Mots-clés

couverture-livre-un-jour-tu-raconteras-cette-histoireÀ près de 60 ans, Joyce Maynard rencontre l’avocat Jim Barringer qui lui fait de nouveau croire en l’amour et en la possibilité d’un mariage heureux. Mais quelques mois plus tard, on diagnostique à Jim un cancer du pancréas…

Je dois avouer avoir un peu hésité avant de me lancer dans cette lecture. Comme avec À tout moment la vie l’an dernier, je ne savais pas trop comment aborder ce témoignage d’une tragédie réelle. Peut-on apprécier un livre qui traite d’un drame que des gens ont vraiment vécu sans traîner l’impression de voyeurisme qui accompagne la lecture des faits divers ?
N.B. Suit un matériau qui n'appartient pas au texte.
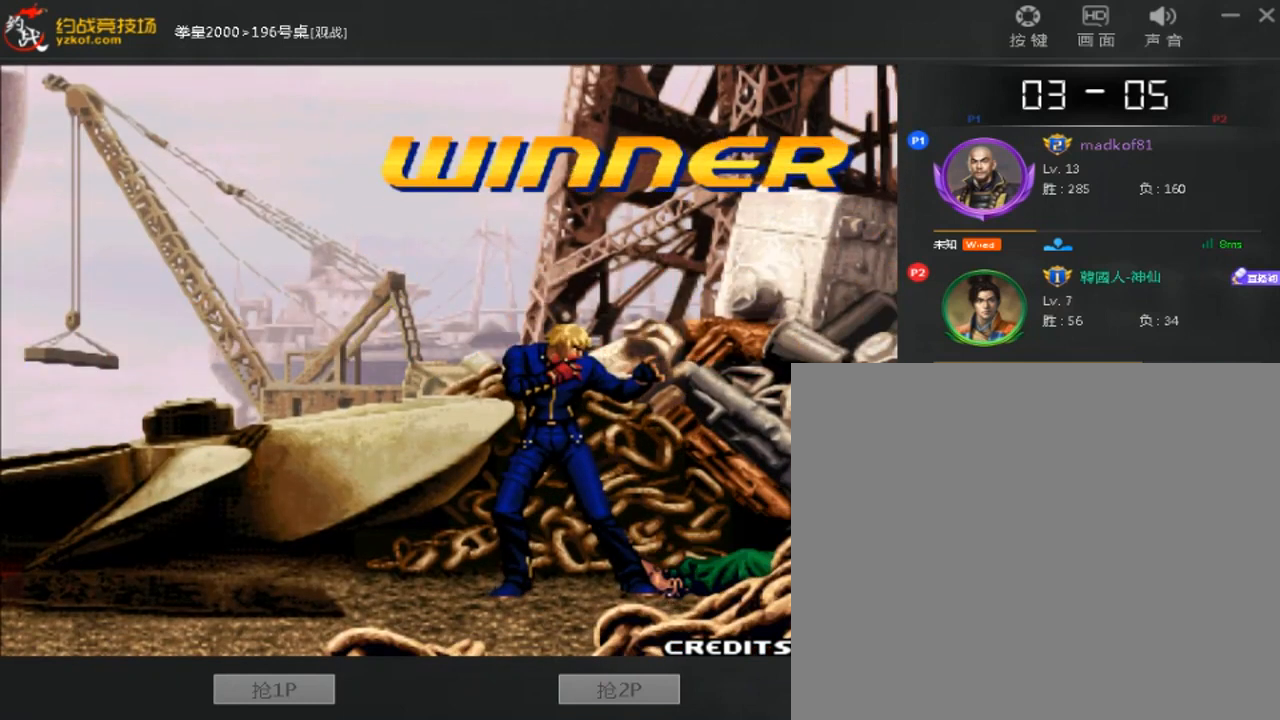
{"dt_ms": 520, "buttons": ["A"], "left_stick": "center", "events": []}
Ce qui m’a décidée à lire ce livre, c’est clairement son auteur. J’ai découvert Joyce Maynard l’an dernier avec Les règles d’usage, à mes yeux l’un des livres les plus forts de l’année 2016. Depuis, j’ai aussi eu l’occasion, grâce à Folavril, de lire Prête à tout, un roman assez différent. J’avais acquis de ces lectures la certitude que Joyce Maynard fait partie des plus grandes voix de la littérature contemporaine américaine.

Forcément j’ai entamé cette lecture avec l’attente d’un tourbillon émotionnel à la clé. Connaissant déjà la fin de l’histoire, sachant qu’elle était malheureuse, je pressentais que ce récit serait de ceux que l’on n’arrive pas à lâcher même s’ils nous causent de la peine. Je ne m’étais pas trompée.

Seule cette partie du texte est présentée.